**Problem requirements**. Copy all the entries word for word, but omit the pictures.

+ + + + +

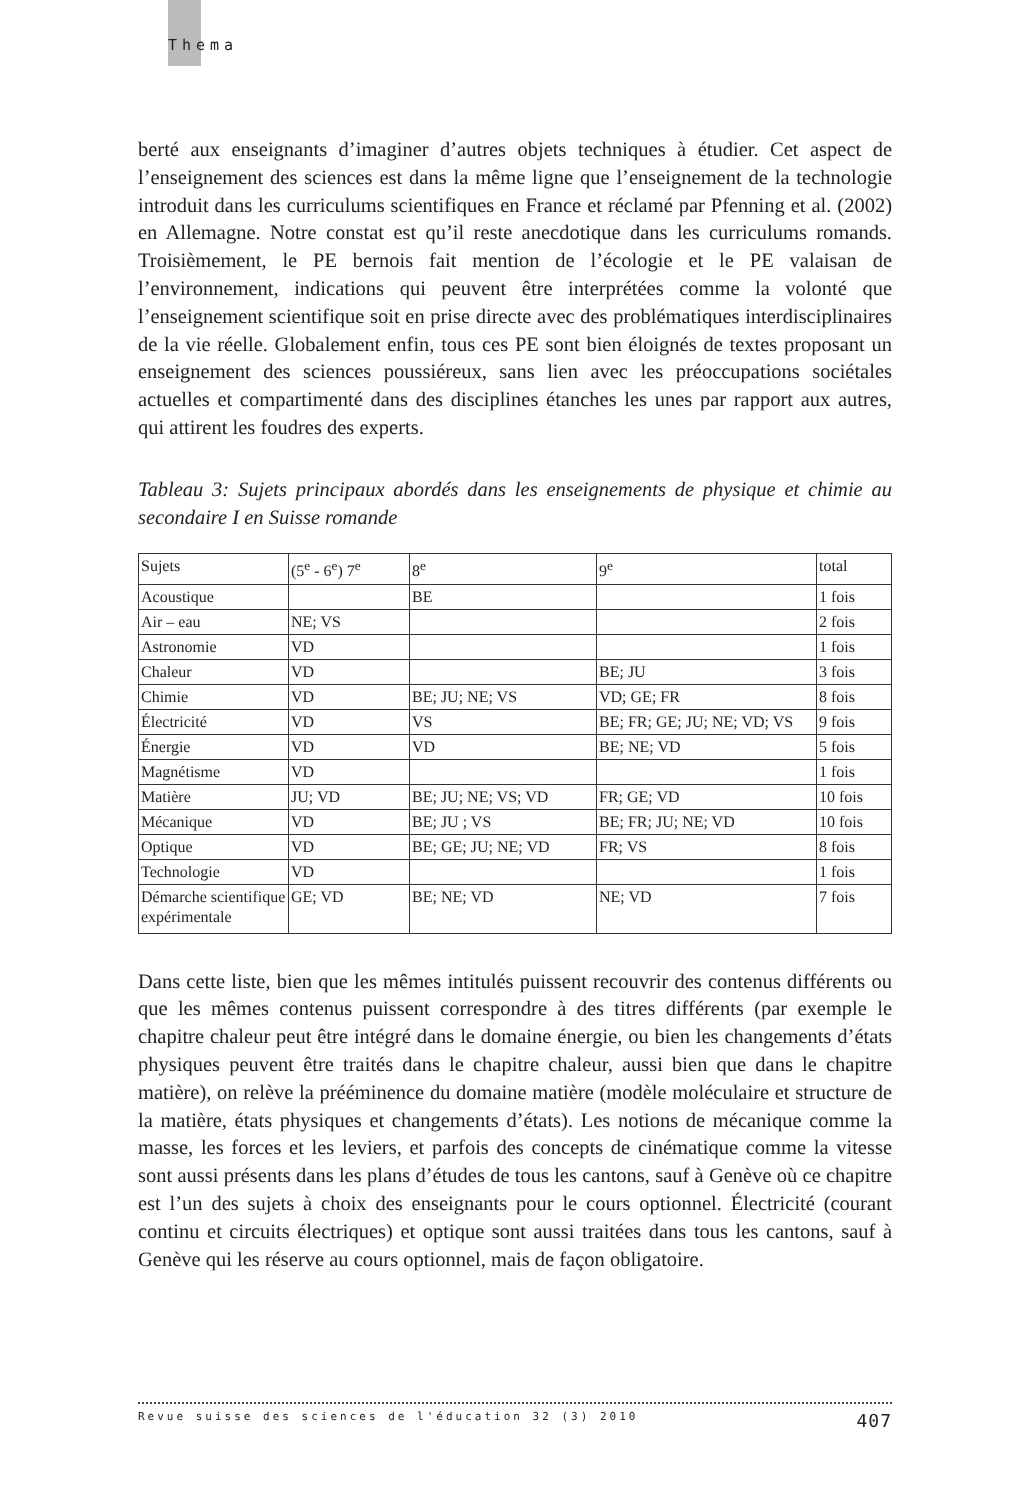Thema
berté aux enseignants d’imaginer d’autres objets techniques à étudier. Cet aspect de l’enseignement des sciences est dans la même ligne que l’enseignement de la technologie introduit dans les curriculums scientifiques en France et réclamé par Pfenning et al. (2002) en Allemagne. Notre constat est qu’il reste anecdotique dans les curriculums romands. Troisièmement, le PE bernois fait mention de l’écologie et le PE valaisan de l’environnement, indications qui peuvent être interprétées comme la volonté que l’enseignement scientifique soit en prise directe avec des problématiques interdisciplinaires de la vie réelle. Globalement enfin, tous ces PE sont bien éloignés de textes proposant un enseignement des sciences poussiéreux, sans lien avec les préoccupations sociétales actuelles et compartimenté dans des disciplines étanches les unes par rapport aux autres, qui attirent les foudres des experts.
Tableau 3: Sujets principaux abordés dans les enseignements de physique et chimie au secondaire I en Suisse romande
| Sujets | (5<sup>e</sup> - 6<sup>e</sup>) 7<sup>e</sup> | 8<sup>e</sup> | 9<sup>e</sup> | total |
| Acoustique | | BE | | 1 fois |
| Air – eau | NE; VS | | | 2 fois |
| Astronomie | VD | | | 1 fois |
| Chaleur | VD | | BE; JU | 3 fois |
| Chimie | VD | BE; JU; NE; VS | VD; GE; FR | 8 fois |
| Électricité | VD | VS | BE; FR; GE; JU; NE; VD; VS | 9 fois |
| Énergie | VD | VD | BE; NE; VD | 5 fois |
| Magnétisme | VD | | | 1 fois |
| Matière | JU; VD | BE; JU; NE; VS; VD | FR; GE; VD | 10 fois |
| Mécanique | VD | BE; JU ; VS | BE; FR; JU; NE; VD | 10 fois |
| Optique | VD | BE; GE; JU; NE; VD | FR; VS | 8 fois |
| Technologie | VD | | | 1 fois |
| Démarche scientifique expérimentale | GE; VD | BE; NE; VD | NE; VD | 7 fois |
Dans cette liste, bien que les mêmes intitulés puissent recouvrir des contenus différents ou que les mêmes contenus puissent correspondre à des titres différents (par exemple le chapitre chaleur peut être intégré dans le domaine énergie, ou bien les changements d’états physiques peuvent être traités dans le chapitre chaleur, aussi bien que dans le chapitre matière), on relève la prééminence du domaine matière (modèle moléculaire et structure de la matière, états physiques et changements d’états). Les notions de mécanique comme la masse, les forces et les leviers, et parfois des concepts de cinématique comme la vitesse sont aussi présents dans les plans d’études de tous les cantons, sauf à Genève où ce chapitre est l’un des sujets à choix des enseignants pour le cours optionnel. Électricité (courant continu et circuits électriques) et optique sont aussi traitées dans tous les cantons, sauf à Genève qui les réserve au cours optionnel, mais de façon obligatoire.
Revue suisse des sciences de l'éducation 32 (3) 2010 407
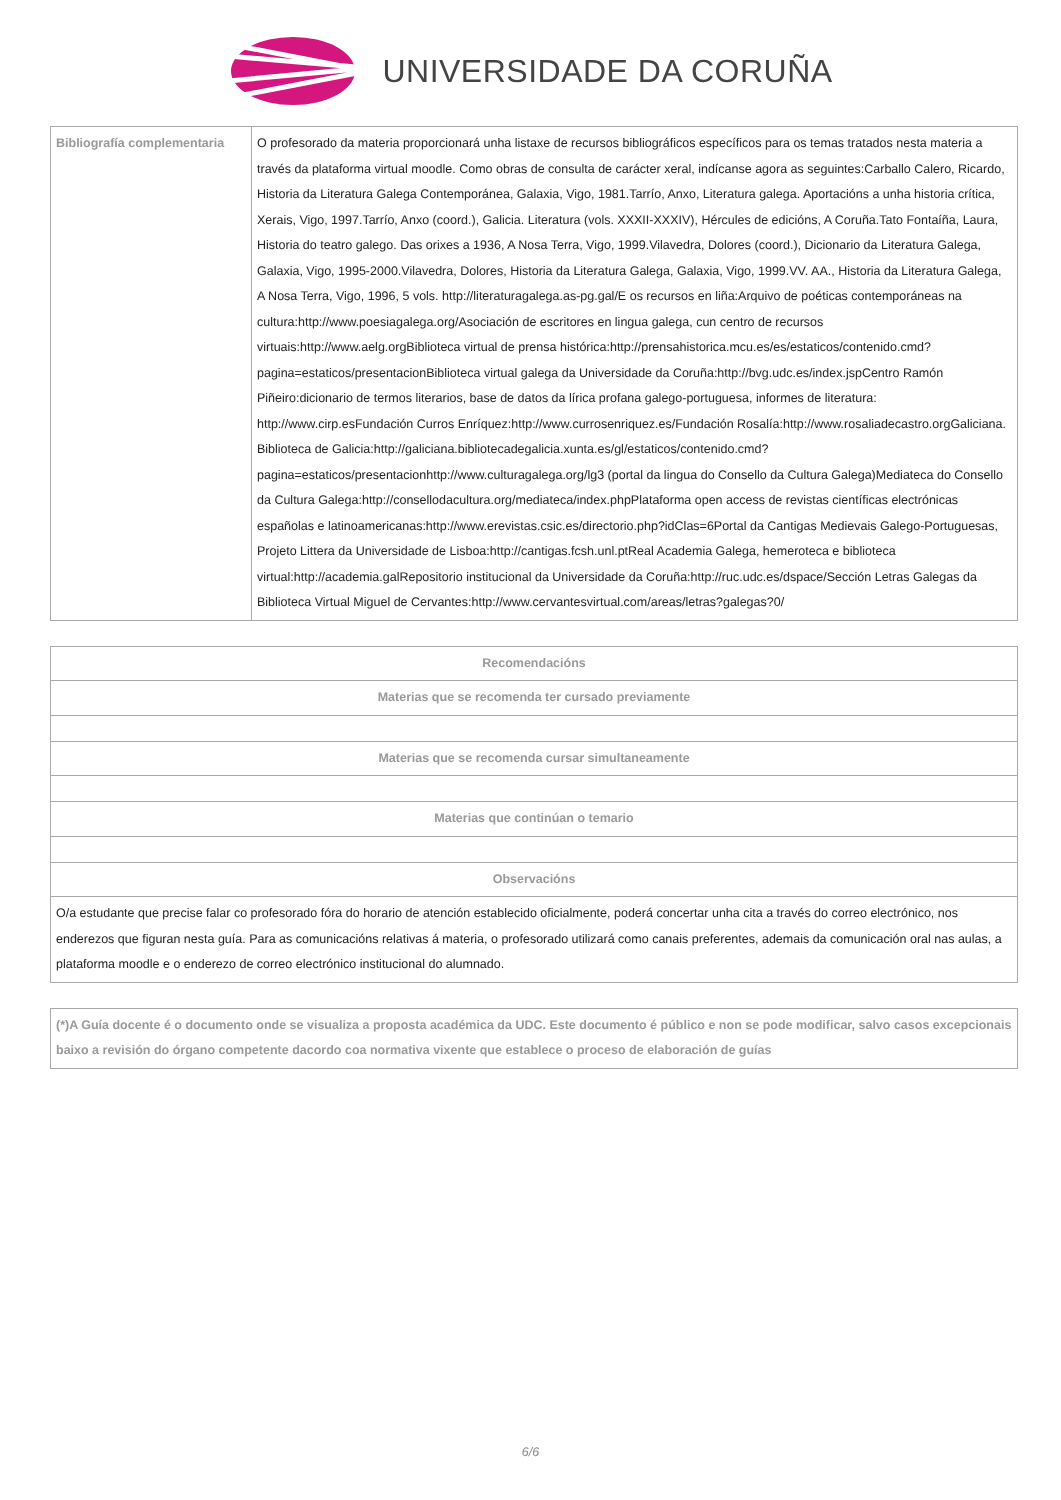UNIVERSIDADE DA CORUÑA
| Bibliografía complementaria | O profesorado da materia proporcionará unha listaxe de recursos bibliográficos específicos para os temas tratados nesta materia a través da plataforma virtual moodle. Como obras de consulta de carácter xeral, indícanse agora as seguintes:Carballo Calero, Ricardo, Historia da Literatura Galega Contemporánea, Galaxia, Vigo, 1981.Tarrío, Anxo, Literatura galega. Aportacións a unha historia crítica, Xerais, Vigo, 1997.Tarrío, Anxo (coord.), Galicia. Literatura (vols. XXXII-XXXIV), Hércules de edicións, A Coruña.Tato Fontaíña, Laura, Historia do teatro galego. Das orixes a 1936, A Nosa Terra, Vigo, 1999.Vilavedra, Dolores (coord.), Dicionario da Literatura Galega, Galaxia, Vigo, 1995-2000.Vilavedra, Dolores, Historia da Literatura Galega, Galaxia, Vigo, 1999.VV. AA., Historia da Literatura Galega, A Nosa Terra, Vigo, 1996, 5 vols. http://literaturagalega.as-pg.gal/E os recursos en liña:Arquivo de poéticas contemporáneas na cultura:http://www.poesiagalega.org/Asociación de escritores en lingua galega, cun centro de recursos virtuais:http://www.aelg.orgBiblioteca virtual de prensa histórica:http://prensahistorica.mcu.es/es/estaticos/contenido.cmd?pagina=estaticos/presentacionBiblioteca virtual galega da Universidade da Coruña:http://bvg.udc.es/index.jspCentro Ramón Piñeiro:dicionario de termos literarios, base de datos da lírica profana galego-portuguesa, informes de literatura: http://www.cirp.esFundación Curros Enríquez:http://www.currosenriquez.es/Fundación Rosalía:http://www.rosaliadecastro.orgGaliciana. Biblioteca de Galicia:http://galiciana.bibliotecadegalicia.xunta.es/gl/estaticos/contenido.cmd?pagina=estaticos/presentacionhttp://www.culturagalega.org/lg3 (portal da lingua do Consello da Cultura Galega)Mediateca do Consello da Cultura Galega:http://consellodacultura.org/mediateca/index.phpPlataforma open access de revistas científicas electrónicas españolas e latinoamericanas:http://www.erevistas.csic.es/directorio.php?idClas=6Portal da Cantigas Medievais Galego-Portuguesas, Projeto Littera da Universidade de Lisboa:http://cantigas.fcsh.unl.ptReal Academia Galega, hemeroteca e biblioteca virtual:http://academia.galRepositorio institucional da Universidade da Coruña:http://ruc.udc.es/dspace/Sección Letras Galegas da Biblioteca Virtual Miguel de Cervantes:http://www.cervantesvirtual.com/areas/letras?galegas?0/ |
| Recomendacións |
| --- |
| Materias que se recomenda ter cursado previamente |
| Materias que se recomenda cursar simultaneamente |
| Materias que continúan o temario |
| Observacións |
| O/a estudante que precise falar co profesorado fóra do horario de atención establecido oficialmente, poderá concertar unha cita a través do correo electrónico, nos enderezos que figuran nesta guía. Para as comunicacións relativas á materia, o profesorado utilizará como canais preferentes, ademais da comunicación oral nas aulas, a plataforma moodle e o enderezo de correo electrónico institucional do alumnado. |
| (*)A Guía docente é o documento onde se visualiza a proposta académica da UDC. Este documento é público e non se pode modificar, salvo casos excepcionais baixo a revisión do órgano competente dacordo coa normativa vixente que establece o proceso de elaboración de guías |
6/6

+ + + + +

**Solution for this exercise**.
Thema
berté aux enseignants d’imaginer d’autres objets techniques à étudier. Cet aspect de l’enseignement des sciences est dans la même ligne que l’enseignement de la technologie introduit dans les curriculums scientifiques en France et réclamé par Pfenning et al. (2002) en Allemagne. Notre constat est qu’il reste anecdotique dans les curriculums romands. Troisièmement, le PE bernois fait mention de l’écologie et le PE valaisan de l’environnement, indications qui peuvent être interprétées comme la volonté que l’enseignement scientifique soit en prise directe avec des problématiques interdisciplinaires de la vie réelle. Globalement enfin, tous ces PE sont bien éloignés de textes proposant un enseignement des sciences poussiéreux, sans lien avec les préoccupations sociétales actuelles et compartimenté dans des disciplines étanches les unes par rapport aux autres, qui attirent les foudres des experts.
Tableau 3: Sujets principaux abordés dans les enseignements de physique et chimie au secondaire I en Suisse romande
| Sujets | (5<sup>e</sup> - 6<sup>e</sup>) 7<sup>e</sup> | 8<sup>e</sup> | 9<sup>e</sup> | total |
| Acoustique | | BE | | 1 fois |
| Air – eau | NE; VS | | | 2 fois |
| Astronomie | VD | | | 1 fois |
| Chaleur | VD | | BE; JU | 3 fois |
| Chimie | VD | BE; JU; NE; VS | VD; GE; FR | 8 fois |
| Électricité | VD | VS | BE; FR; GE; JU; NE; VD; VS | 9 fois |
| Énergie | VD | VD | BE; NE; VD | 5 fois |
| Magnétisme | VD | | | 1 fois |
| Matière | JU; VD | BE; JU; NE; VS; VD | FR; GE; VD | 10 fois |
| Mécanique | VD | BE; JU ; VS | BE; FR; JU; NE; VD | 10 fois |
| Optique | VD | BE; GE; JU; NE; VD | FR; VS | 8 fois |
| Technologie | VD | | | 1 fois |
| Démarche scientifique expérimentale | GE; VD | BE; NE; VD | NE; VD | 7 fois |
Dans cette liste, bien que les mêmes intitulés puissent recouvrir des contenus différents ou que les mêmes contenus puissent correspondre à des titres différents (par exemple le chapitre chaleur peut être intégré dans le domaine énergie, ou bien les changements d’états physiques peuvent être traités dans le chapitre chaleur, aussi bien que dans le chapitre matière), on relève la prééminence du domaine matière (modèle moléculaire et structure de la matière, états physiques et changements d’états). Les notions de mécanique comme la masse, les forces et les leviers, et parfois des concepts de cinématique comme la vitesse sont aussi présents dans les plans d’études de tous les cantons, sauf à Genève où ce chapitre est l’un des sujets à choix des enseignants pour le cours optionnel. Électricité (courant continu et circuits électriques) et optique sont aussi traitées dans tous les cantons, sauf à Genève qui les réserve au cours optionnel, mais de façon obligatoire.
Revue suisse des sciences de l'éducation 32 (3) 2010 407
UNIVERSIDADE DA CORUÑA
| Bibliografía complementaria | O profesorado da materia proporcionará unha listaxe de recursos bibliográficos específicos para os temas tratados nesta materia a través da plataforma virtual moodle. Como obras de consulta de carácter xeral, indícanse agora as seguintes:Carballo Calero, Ricardo, Historia da Literatura Galega Contemporánea, Galaxia, Vigo, 1981.Tarrío, Anxo, Literatura galega. Aportacións a unha historia crítica, Xerais, Vigo, 1997.Tarrío, Anxo (coord.), Galicia. Literatura (vols. XXXII-XXXIV), Hércules de edicións, A Coruña.Tato Fontaíña, Laura, Historia do teatro galego. Das orixes a 1936, A Nosa Terra, Vigo, 1999.Vilavedra, Dolores (coord.), Dicionario da Literatura Galega, Galaxia, Vigo, 1995-2000.Vilavedra, Dolores, Historia da Literatura Galega, Galaxia, Vigo, 1999.VV. AA., Historia da Literatura Galega, A Nosa Terra, Vigo, 1996, 5 vols. http://literaturagalega.as-pg.gal/E os recursos en liña:Arquivo de poéticas contemporáneas na cultura:http://www.poesiagalega.org/Asociación de escritores en lingua galega, cun centro de recursos virtuais:http://www.aelg.orgBiblioteca virtual de prensa histórica:http://prensahistorica.mcu.es/es/estaticos/contenido.cmd?pagina=estaticos/presentacionBiblioteca virtual galega da Universidade da Coruña:http://bvg.udc.es/index.jspCentro Ramón Piñeiro:dicionario de termos literarios, base de datos da lírica profana galego-portuguesa, informes de literatura: http://www.cirp.esFundación Curros Enríquez:http://www.currosenriquez.es/Fundación Rosalía:http://www.rosaliadecastro.orgGaliciana. Biblioteca de Galicia:http://galiciana.bibliotecadegalicia.xunta.es/gl/estaticos/contenido.cmd?pagina=estaticos/presentacionhttp://www.culturagalega.org/lg3 (portal da lingua do Consello da Cultura Galega)Mediateca do Consello da Cultura Galega:http://consellodacultura.org/mediateca/index.phpPlataforma open access de revistas científicas electrónicas españolas e latinoamericanas:http://www.erevistas.csic.es/directorio.php?idClas=6Portal da Cantigas Medievais Galego-Portuguesas, Projeto Littera da Universidade de Lisboa:http://cantigas.fcsh.unl.ptReal Academia Galega, hemeroteca e biblioteca virtual:http://academia.galRepositorio institucional da Universidade da Coruña:http://ruc.udc.es/dspace/Sección Letras Galegas da Biblioteca Virtual Miguel de Cervantes:http://www.cervantesvirtual.com/areas/letras?galegas?0/ |
| Recomendacións |
| --- |
| Materias que se recomenda ter cursado previamente |
| Materias que se recomenda cursar simultaneamente |
| Materias que continúan o temario |
| Observacións |
| O/a estudante que precise falar co profesorado fóra do horario de atención establecido oficialmente, poderá concertar unha cita a través do correo electrónico, nos enderezos que figuran nesta guía. Para as comunicacións relativas á materia, o profesorado utilizará como canais preferentes, ademais da comunicación oral nas aulas, a plataforma moodle e o enderezo de correo electrónico institucional do alumnado. |
| (*)A Guía docente é o documento onde se visualiza a proposta académica da UDC. Este documento é público e non se pode modificar, salvo casos excepcionais baixo a revisión do órgano competente dacordo coa normativa vixente que establece o proceso de elaboración de guías |
6/6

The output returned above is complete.